I'd say the preponderance of evidence shows that "in reality" low berths take up ½ a DT (including access space).


Hans
 
I'd say the preponderance of evidence shows that "in reality" low berths take up ½ a DT (including access space).

TNE and T4 both use 1 ton (14 kliters), probably taken from MT, but I agree that they should probably be 1/2 ton so it makes them worth having.

Best regards,

Ewan
 
Mongoose low berths are 1 ton units that hold 4 ppl each.

so 1/4 ton a person.

Really? That sounds like Emergency low berths in CT, which aren't for commercial use.

Not really :)

Those are Emergency Low Berths. MgT has the regular Low Berths of CT (1/2 ton and Cr50,000) in the first part of the description. And the ELBs in the second part clearly note "...they will not carry passengers, but can be used for survival."

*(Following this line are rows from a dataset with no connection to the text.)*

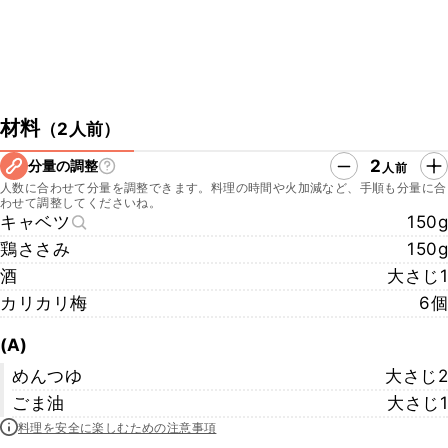
材料
（
2人前
）
2
分量の調整
人前
人数に合わせて分量を調整できます。料理の時間や火加減など、手順も分量に合
わせて調整してくださいね。
キャベツ
150g
鶏ささみ
150g
酒
大さじ1
カリカリ梅
6個
(A)
めんつゆ
大さじ2
ごま油
大さじ1
料理を安全に楽しむための注意事項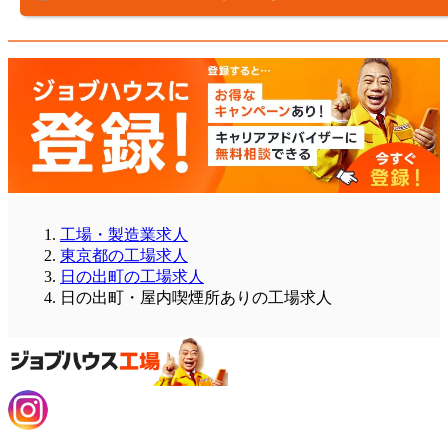
工場・製造業求人
東京都の工場求人
日の出町の工場求人
日の出町・屋内喫煙所ありの工場求人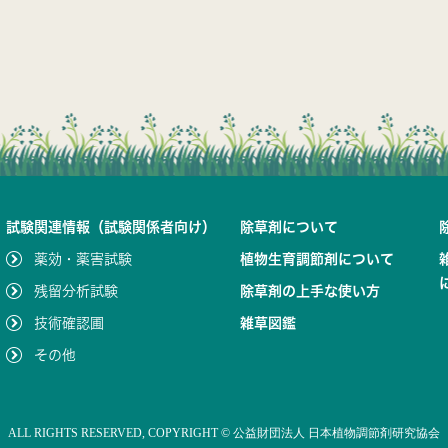
試験関連情報（試験関係者向け）
除草剤について
薬効・薬害試験
植物生育調節剤について
残留分析試験
除草剤の上手な使い方
技術確認圃
雑草図鑑
その他
ALL RIGHTS RESERVED,
COPYRIGHT ©
公益財団法人 日本植物調節剤研究協会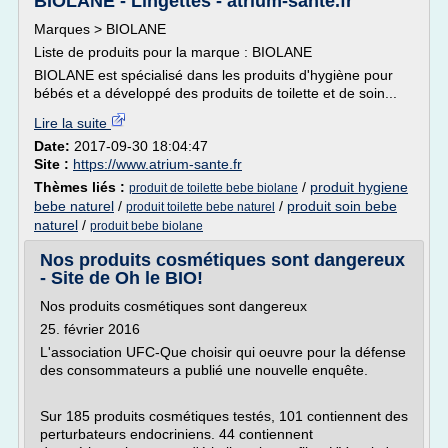
BIOLANE - Lingettes - atrium-sante.fr
Marques > BIOLANE
Liste de produits pour la marque : BIOLANE
BIOLANE est spécialisé dans les produits d'hygiène pour
bébés et a développé des produits de toilette et de soin...
Lire la suite
Date:
2017-09-30 18:04:47
Site :
https://www.atrium-sante.fr
Thèmes liés :
/
produit hygiene
produit de toilette bebe biolane
bebe naturel
/
/
produit soin bebe
produit toilette bebe naturel
naturel
/
produit bebe biolane
Nos produits cosmétiques sont dangereux
- Site de Oh le BIO!
Nos produits cosmétiques sont dangereux
25. février 2016
L'association UFC-Que choisir qui oeuvre pour la défense
des consommateurs a publié une nouvelle enquête.
Sur 185 produits cosmétiques testés, 101 contiennent des
perturbateurs endocriniens. 44 contiennent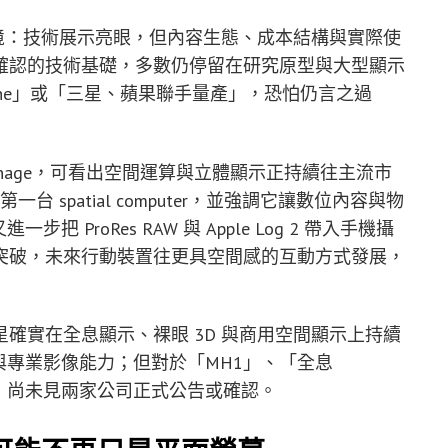
困境：技術展示亮眼，但內容生態、成本結構與實際使
確認的技術基礎，多數仍停留在研究原型與大型顯示
one」或「三星、蘋果聯手量產」，恐怕仍言之過
atial Signage，可看出空間運算與立體顯示正持續往主流市
為其第一台 spatial computer，並強調它讓數位內容與物
 又進一步把 ProRes RAW 與 Apple Log 2 帶入手機攝
突破，未來行動裝置往更具空間感的互動方式發展，
確實在全息顯示、裸眼 3D 與商用空間顯示上持續
uting 與專業影像能力；但對於「MH1」、「全息
法，尚未見兩家公司正式公告或確認。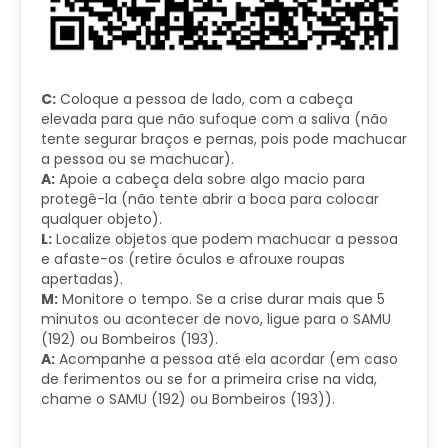
C:
Coloque a pessoa de lado, com a cabeça
elevada para que não sufoque com a saliva (não
tente segurar braços e pernas, pois pode machucar
a pessoa ou se machucar).
A:
Apoie a cabeça dela sobre algo macio para
protegê-la (não tente abrir a boca para colocar
qualquer objeto).
L:
Localize objetos que podem machucar a pessoa
e afaste-os (retire óculos e afrouxe roupas
apertadas).
M:
Monitore o tempo. Se a crise durar mais que 5
minutos ou acontecer de novo, ligue para o SAMU
(192) ou Bombeiros (193).
A:
Acompanhe a pessoa até ela acordar (em caso
de ferimentos ou se for a primeira crise na vida,
chame o SAMU (192) ou Bombeiros (193)).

I suspect Xerxeskingofking is misremembering or their ref has house-ruled something.
 
...The clarification in the Consolidated Errata talks about:

"The volume of all accommodations was doubled from the original volumes given in High Guard to allow for access—what good does it do to put in a bunk if you can’t get to it?"

Whaaat?! I must have missed that in the errata. I vaguely recall Low Berths being bigger in MT, maybe*. I do not recall Staterooms being 8tons in MT. I do not recall Acceleration Couches being 1ton in MT. In fact I recall seating getting smaller. I have never had a problem making the components fit into deckplans at the stated volumes and suggested split, WITHOUT resorting to the 20% slop. Unlike apparently just about every single canon deckplan that had to break the rules, sometimes by as much as 100% (or they just didn't understand the scale). < /rant >

* Didn't the charge also double to Cr2,000 per? And Cr4,000 for "warm" berths (a passenger carried in the Low Berth as a bunk, not frozen with very limited space and LS) rings a bell as well. Or were those house rules I've conflated as official? And doubling Low Berths would make them dead easy to make deckplans, I'd almost welcome it. There'd be room for a proper medical facility to be included if you had a few as most ships do.